:: ТЕКСТ ::

Шрифт:
Интервал:
Закладка:
<…> Последуя сей-то Божественной искре, вложенной в естество моей души, я небоязненно оставляю священную обитель и смело вторгаюсь в объятия, или вернее в самую утробу пустынную, где неугасимо сияет невечерний свет великолепного, пребожественного имени Иисус-Христова; где проливаются источники благостыни; текут целые океаны чистого духовного радования о Боге Спасе нашем; где отсутствует суета мирская, и откуда бежит всякое земное попечение, и царствуют безмолвие и тишина, и углубление ума и сердца в Боге, и духовно радостное с Ним сердечное соединение[1023].
Вслед за Исааком Сириным, схимонах Иларион подчеркивает, что призвание к пустынножительству есть удел немногих иноков — тех, кто имеет особое предрасположение к одиночеству:
Говоря о пустыне и о жизни в ней, говорим отнюдь не для всех, а только для некоторых из нас, имеющих в душах своих семя этой жизни, т. е. прирожденную наклонность к уединению, молчанию, удалению от людей — вообще способность к сосредоточенной, внутренней жизни. А это, как известно, есть особенный класс людей, не совсем похожий на прочих. Большинство людей живет вовне, а разумный пустынник пребывает внутрь себя, храня чистые помыслы ума своего и святые чувства сердца; стоит пред лицом Бога, Которого и зрит посреде сердца своего[1024]<…>
Пребывание в пустыне дает возможность человеку встретиться лицом к лицу с Богом, узреть Бога в глубинах собственного сердца:
Зрит св. пророк Илия Бога сердечными очами, стоя пред лицом Ахава, нечестивого царя Израильского, ибо говорит: «Жив Господь, Ему же предстою днесь» умом и сердцем. Но более, живее и явственнее зрит он Бога на пустынной горе Хорив, и не точию зрит, но даже и беседует с Ним, ибо Господь говорит ему:
«Почто здесь еси Илие?» А тот отвечает: «Ревнуя, поревновах по Господе, Бозе Вседержителе!»[1025]. Пустынное безмолвие есть предыизображение жизни грядущего века, как говорит св. Отец: «Молчание есть таинство будущего века»[1026].

:::
:: ИСХОДНЫЕ ДАННЫЕ ::

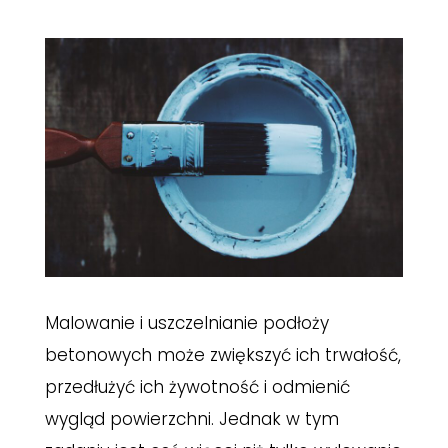
Malowanie i uszczelnianie podłoży
betonowych może zwiększyć ich trwałość,
przedłużyć ich żywotność i odmienić
wygląd powierzchni. Jednak w tym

:::

**ЗАДАНИЕ 1**
Ответьте по тексту о пустынножительстве:
(a) Вслед за кем схимонах Иларион подчеркивает, что призвание к пустынножительству есть удел немногих иноков?
(b) На какой горе пророк Илия не только зрит Бога, но и беседует с Ним?
(c) Предызображением чего названо пустынное безмолвие?
**ЗАДАНИЕ 2**
Переведите на английский язык предложение из текста о пустынножительстве: «А это, как известно, есть особенный класс людей, не совсем похожий на прочих.»
**ЗАДАНИЕ 3**
Продолжите текст о пустынножительстве, начав сразу после его последнего предложения.

**ОТВЕТ 1**
(a) Вслед за Исааком Сириным.
(b) На пустынной горе Хорив.
(c) Жизни грядущего века.

**ОТВЕТ 2**
And these, as is well known, are a special class of people, not quite like the rest.

**ОТВЕТ 3**
Пребывание в пустыне сопряжено с радостью и подлинным счастьем, ибо позволяет подвижнику войти в состояние предвкушения будущего блаженства, отрешившись от суеты мира сего:
Здесь предвкушается радость вечного спасения; человек входит в глубину своей духовной природы, во святилище духа, за вторую завесу скинии, куда единожды в год входил первосвященник. И здесь зрит тайны Божий — великие и неизреченные, непосредственно предстоя лицу Божию зрением ума своего в сердечном храме своего внутреннего человека[1027].
В это время блаженного состояния счастливый житель пустыни забывает все дольнее, весь мир со всею его суетою, заботами и прелестью, влекущею ко греху. Он переживает блаженство премирного состояния, которое есть достояние будущего века; вкушает полную чашу истинного счастья, никому не ведомую, кроме подобных ему. Раскрываются его внутренние очи сердца, и он входит в общение с духовным миром, и [того] что сокрыто от всех живущих по духу века сего, он делается свободным и легким обладателем[1028].
«Горы Кавказа»
Предшествующий обзор нескольких наиболее характерных тем книги «На горах Кавказа» выявил значительное сходство между изложенным в ней учением и восточно-христианской святоотеческой традицией. Есть, однако, одна тема, которая, как нам кажется, никогда еще не звучала в аскетической литературе с такой пронзительной яркостью, с какой она прозвучала в книге о. Илариона, — тема природы как храма Божия, как места присутствия Бога. Возможно, именно те «благоуханнейшие страницы религиозной поэзии»[1029], которые посвящены описанию кавказской природы, сделали книгу «На горах Кавказа» столь популярной среди русских монахов начала XX века, не испытывавших недостатка в другой литературе, посвященной молитве Иисусовой. Эти страницы, на наш взгляд, ставят книгу схимонаха Илариона в один ряд с выдающимися произведениями христианской письменности.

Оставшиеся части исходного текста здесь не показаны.